_ACTIONS TO TAKE_:
#1 Say whether each statement below agrees with the passage on Deephaven column selection methods, answering yes or no and quoting the deciding words from that passage: (a) The select and view methods let users name the specific columns to keep. (b) The update method keeps only the named columns from the source table. (c) The select and view methods cannot add new columns.
#2 Write the next part of the passage on Deephaven column selection methods, continuing after its final question about memory and dynamic computation.

_PASSAGE SHOWN_:
════════
Select

Deephaven offers several methods for selecting (or deselecting) columns of data in a query. These methods also enable users to eliminate or modify existing columns of data, or create new columns of data.

Deephaven provides basic methods to move or drop columns, as well as methods to calculate new columns and determine which columns from the source table to keep in the resulting table.

These are:

  • select
  • view
  • update
  • updateView
  • lazyUpdate

Before deciding on which of these methods to employ in your query, you should consider two questions.

1. Do you need to use only some of the columns or all of the columns from the source table?

For example, if your source table has 50 columns of data, but you only need a subset of those columns for your analysis, using the select or view methods will allow you to specifically name the columns you want to keep in the resulting table. The select and view methods also allow you to modify or add new columns to the resulting table.

Once you have your initial column set pared down, you may want to modify a column or add more columns to the resulting table. This is when the update, updateView, and lazyUpdate methods come into play. When using one of these three selection methods, all of the columns from the source table are automatically included in the resulting table.

img

We now have two methods that enable us to keep only some of the columns in a table, and three methods that enable us to include all columns of data in a table.

Now we need to consider the second question:

2. Will the analyses run faster by storing all of the information in memory, or will it be more efficient to dynamically compute cell values as they are needed?
════════
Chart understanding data
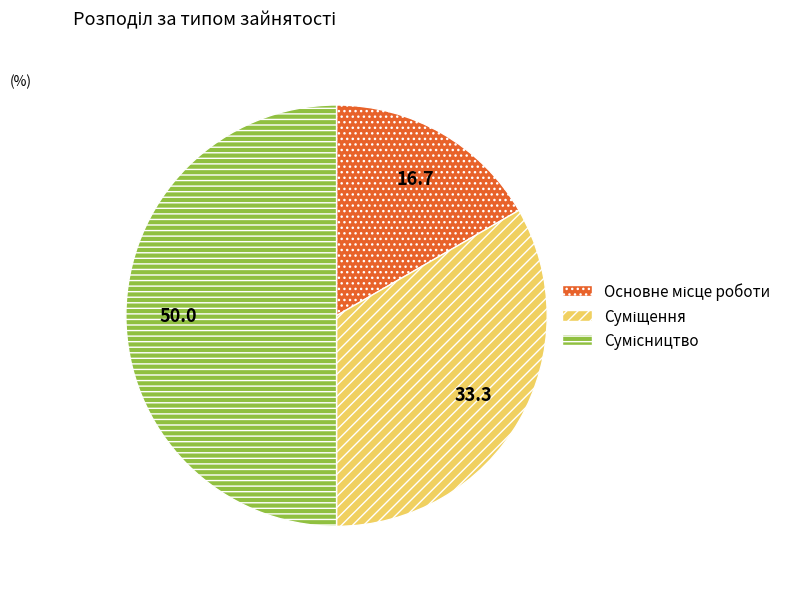

The Сумісництво slice represents 50% of the pie. True or false?

True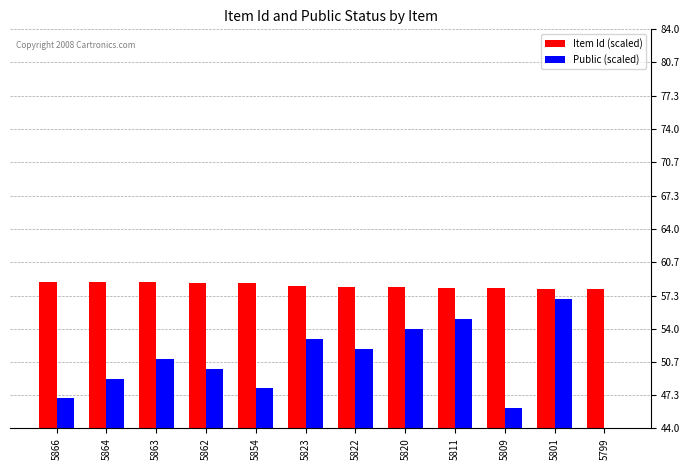

How many bars are there in each group?

2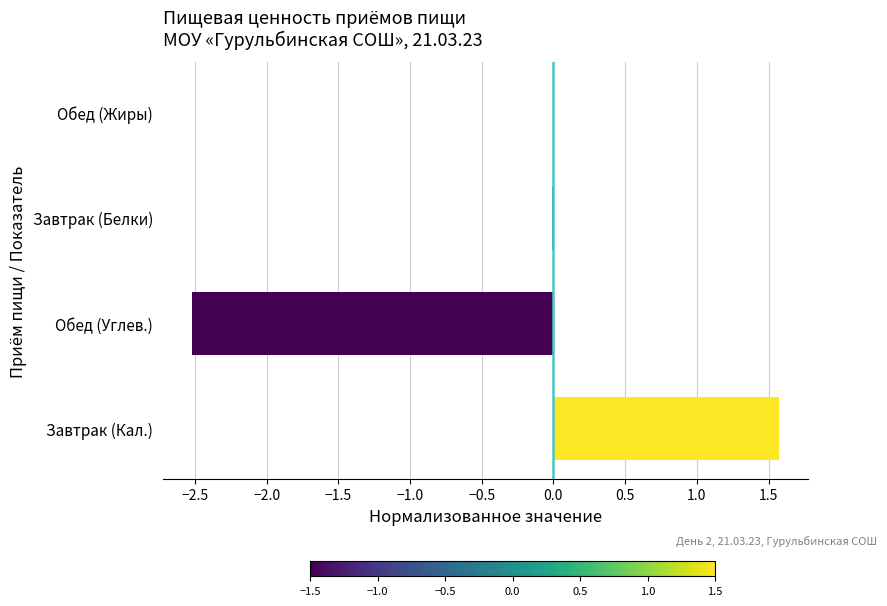

What is the change in value from Завтрак (Кал.) to Обед (Углев.)?

-4.1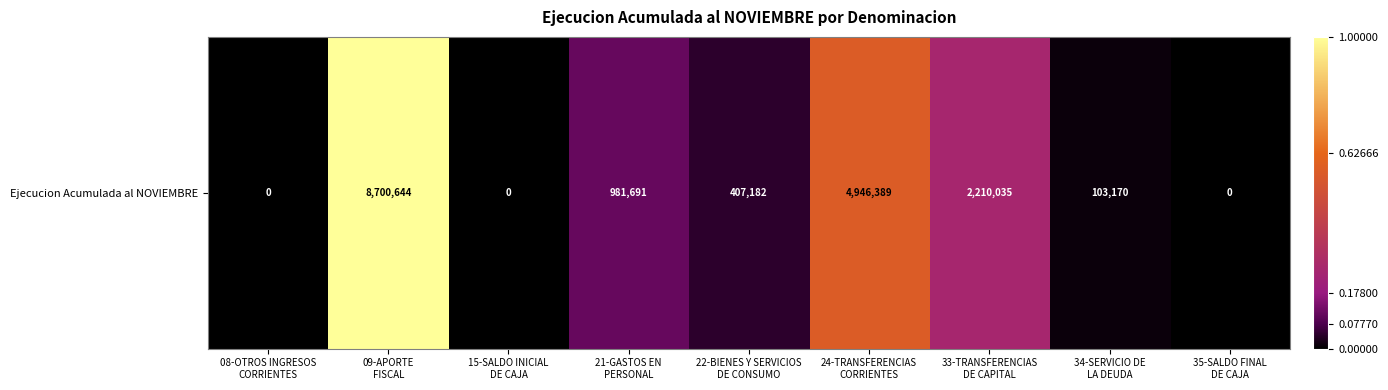

Reading right to left, list all the values displayed in this chart.

35-SALDO FINAL
DE CAJA=0.0	34-SERVICIO DE
LA DEUDA=0.0	33-TRANSFERENCIAS
DE CAPITAL=0.3	24-TRANSFERENCIAS
CORRIENTES=0.6	22-BIENES Y SERVICIOS
DE CONSUMO=0.0	21-GASTOS EN
PERSONAL=0.1	15-SALDO INICIAL
DE CAJA=0.0	09-APORTE
FISCAL=1.0	08-OTROS INGRESOS
CORRIENTES=0.0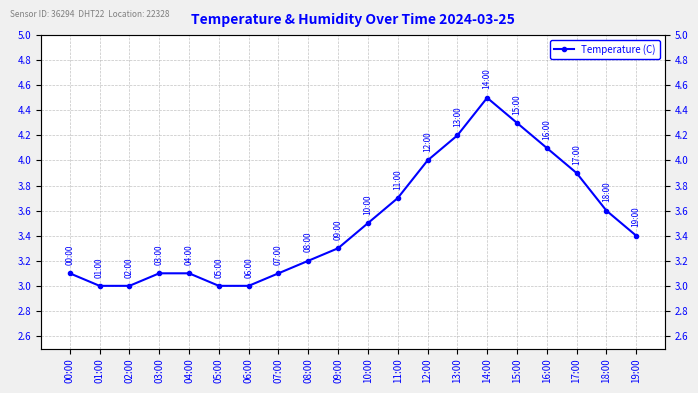

Which category has the highest value across all series?

14:00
════════
_ANSWER SET_:
#1
(a) Yes: "using the select or view methods will allow you to specifically name the columns you want to keep in the resulting table."
(b) No: "When using one of these three selection methods, all of the columns from the source table are automatically included in the resulting table."
(c) No: "The select and view methods also allow you to modify or add new columns to the resulting table."

#2
When using data from large datasets, the method in which you access and store that data can have a big impact on efficiency and speed. When select and update are used in a query, Deephaven will access and evaluate the data requested and then store it in memory. Storing the data is more efficient when the content is expensive to evaluate and/or when the data is accessed multiple times. However, keep in mind that storing large datasets requires a large amount of memory.

When using select, the entire dataset requested is stored in memory. When using update, only the "updated" portion of the dataset is stored in memory.

With view and updateView, the data being requested is not stored in memory. Rather, Deephaven stores a formula that recalculates each value as it is needed. These values are calculated as needed and never saved. Therefore, when the formula is fast to compute or if you are only accessing a small portion of the data, storing the results as a formula is often the best option. Memory is not allocated to store new columns, so less memory is needed.

The lazyUpdate method computes column formulas on demand and will defer computation until it is required. Because it caches the results for the set of input values, the same value will never be computed twice. For small sets of unique values, this uses less memory than an update, and requires less computation than an updateView. However, if you have many unique values, an update will be more efficient because the lazyUpdate stores the formula inputs and result in a map, whereas the update stores the values more compactly in an array.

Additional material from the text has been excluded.